In May 2021, Twitter, a platform notorious for abuse and hot-headedness, rolled out a “prompts” feature that suggests users think twice before sending a tweet. The following month, Facebook announced AI “conflict alerts” for groups, so that admins can take action where there may be “contentious or unhealthy conversations taking place.” Email and messaging smart-replies finish billions of sentences for us every day. Amazon’s Halo, launched in 2020, is a fitness band that monitors the tone of your voice. Wellness is no longer just the tracking of a heartbeat or the counting of steps, but the way we come across to those around us.

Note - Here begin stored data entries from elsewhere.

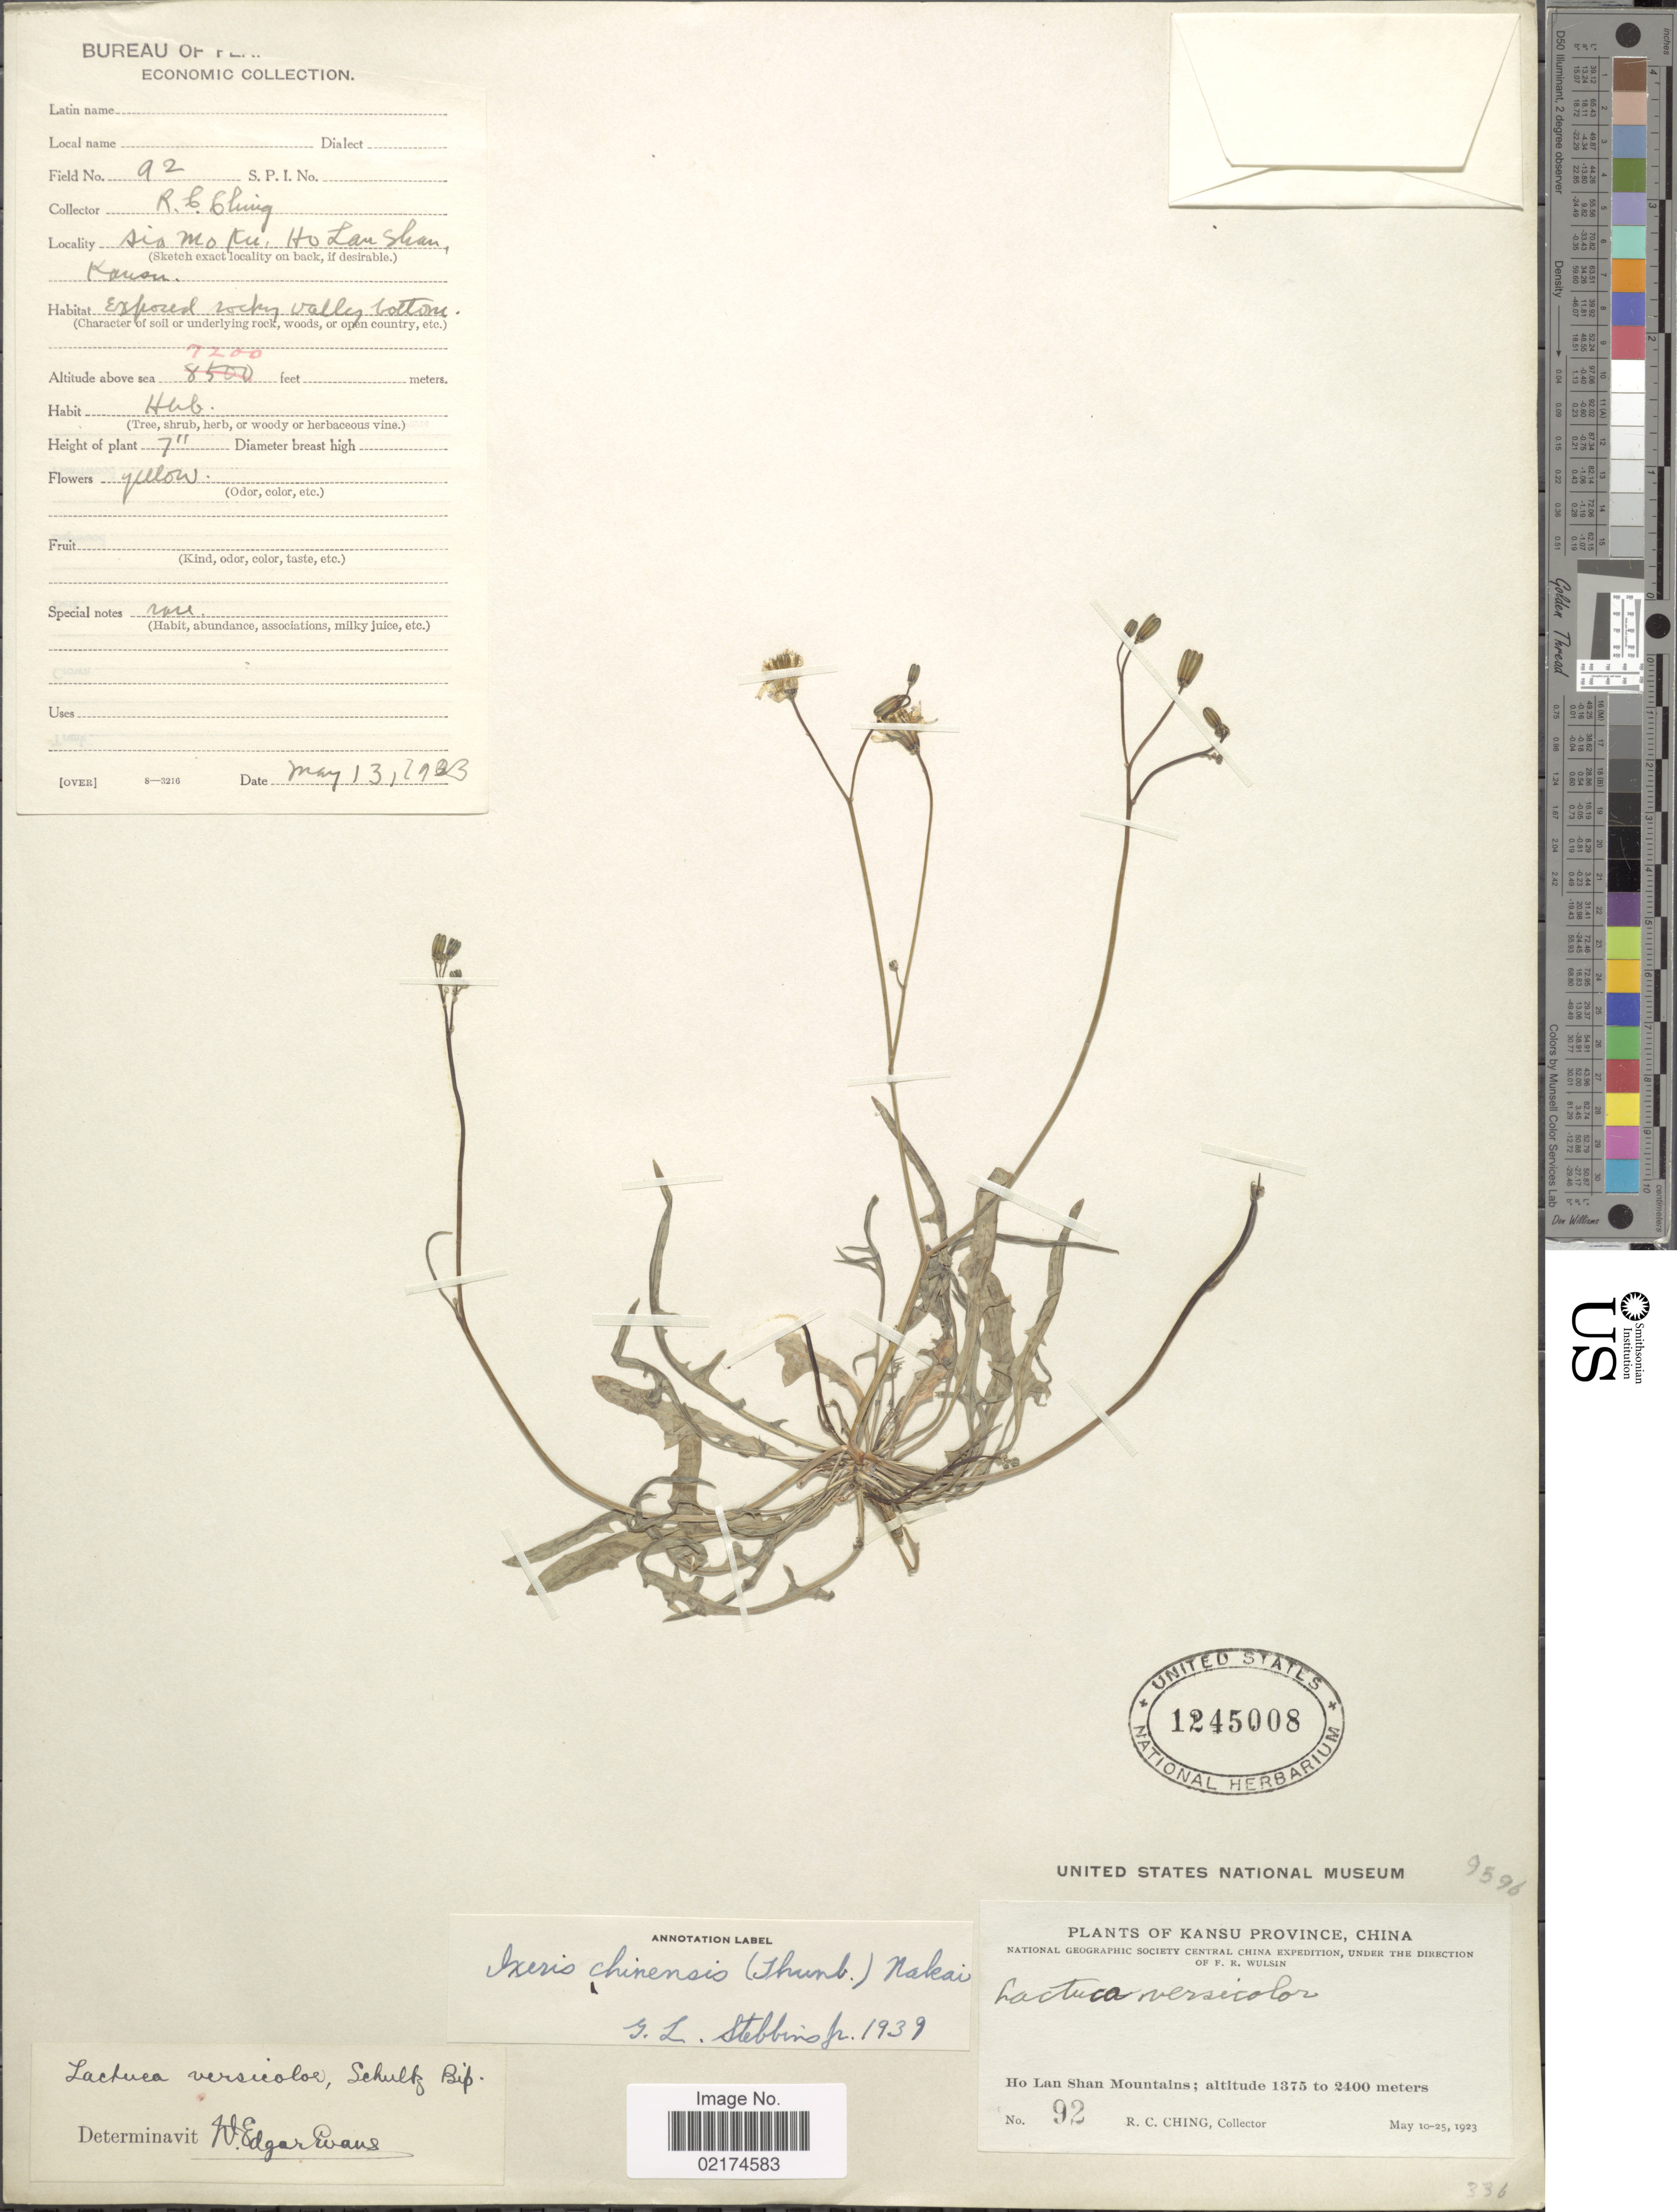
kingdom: Plantae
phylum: Tracheophyta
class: Magnoliopsida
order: Asterales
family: Asteraceae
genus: Ixeris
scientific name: Ixeris chinensis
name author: (Thunb.) Nakai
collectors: R. C. Ching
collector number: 92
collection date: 1923-05-13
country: China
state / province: Gansu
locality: Kansu Province, Ho Lan Shan Mountains, Sio Mo Ku, Ho Lan Shan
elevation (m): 2195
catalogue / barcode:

Algorithmic therapeutic tools are being developed to predict and prevent negative behavior.
Jeff Hancock, a professor of communication at Stanford University, defines AI-mediated communication as when “an intelligent agent operates on behalf of a communicator by modifying, augmenting, or generating messages to accomplish communication goals.” This technology, he says, is already deployed at scale.
Beneath it all is a burgeoning belief that our relationships are just a nudge away from perfection. Since the start of the pandemic, more of our relationships depend on computer-mediated channels. Amid a churning ocean of online spats, toxic Slack messages, and infinite Zoom, could algorithms help us be nicer to each other? Can an app read our feelings better than we can? Or does outsourcing our communications to AI chip away at what makes a human relationship human?